**TEXT SHOWN**:
Delia Ann Webster (December 17, 1817 – January 18, 1904) was an American teacher, author, businesswoman and abolitionist in Kentucky who, with Calvin Fairbank, aided many slaves, including Lewis Hayden, his wife Harriet, and their son Joseph to escape to Ohio (and then to Canada). She was convicted and sentenced to two years in the Kentucky State Penitentiary in Frankfort for aiding the Haydens' escape, but pardoned after two months.

In 1854, Webster bought a farm along the Ohio River in Trimble County, Kentucky with the financial help of Boston abolitionists, and operated it as a station on the Underground Railroad. She was arrested a second time for her efforts to aid fugitive slaves, but the trial was discharged. Soon after, her home and farm were vandalized and subject to arson. Unable to pay for its expenses and her loan, she lost it to creditors. She then moved to Indiana.

In 1996, she was honored as one of the Kentucky Women Remembered. A watercolor hangs in her honor in the Kentucky Capitol Building in their exhibit.

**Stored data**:

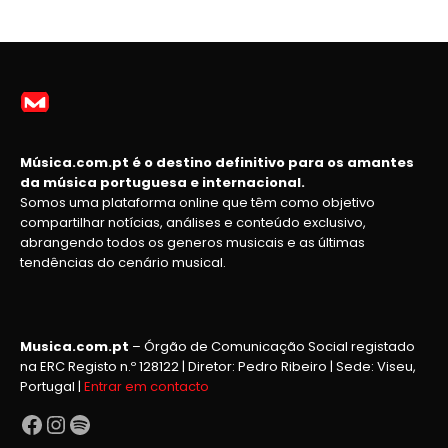
Música.com.pt é o destino definitivo para os amantes
da música portuguesa e internacional.
Somos uma plataforma online que têm como objetivo
compartilhar notícias, análises e conteúdo exclusivo,
abrangendo todos os generos musicais e as últimas
tendências do cenário musical.
Musica.com.pt
– Órgão de Comunicação Social registado
na ERC Registo n.º 128122 | Diretor: Pedro Ribeiro | Sede: Viseu,
Portugal |
Entrar em contacto
Facebook
Instagram
Spotify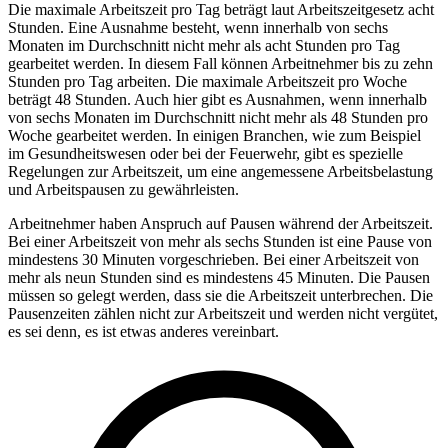
Die maximale Arbeitszeit pro Tag beträgt laut Arbeitszeitgesetz acht
Stunden. Eine Ausnahme besteht, wenn innerhalb von sechs
Monaten im Durchschnitt nicht mehr als acht Stunden pro Tag
gearbeitet werden. In diesem Fall können Arbeitnehmer bis zu zehn
Stunden pro Tag arbeiten. Die maximale Arbeitszeit pro Woche
beträgt 48 Stunden. Auch hier gibt es Ausnahmen, wenn innerhalb
von sechs Monaten im Durchschnitt nicht mehr als 48 Stunden pro
Woche gearbeitet werden. In einigen Branchen, wie zum Beispiel
im Gesundheitswesen oder bei der Feuerwehr, gibt es spezielle
Regelungen zur Arbeitszeit, um eine angemessene Arbeitsbelastung
und Arbeitspausen zu gewährleisten.
Arbeitnehmer haben Anspruch auf Pausen während der Arbeitszeit.
Bei einer Arbeitszeit von mehr als sechs Stunden ist eine Pause von
mindestens 30 Minuten vorgeschrieben. Bei einer Arbeitszeit von
mehr als neun Stunden sind es mindestens 45 Minuten. Die Pausen
müssen so gelegt werden, dass sie die Arbeitszeit unterbrechen. Die
Pausenzeiten zählen nicht zur Arbeitszeit und werden nicht vergütet,
es sei denn, es ist etwas anderes vereinbart.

**EXERCISE REQUIREMENTS**: Please give the length of the sentence Webster received for aiding the Haydens' escape, according to the Delia Ann Webster text. None of the stored items matter here.

**RESULT OF THE TASK**: Two years in the Kentucky State Penitentiary in Frankfort.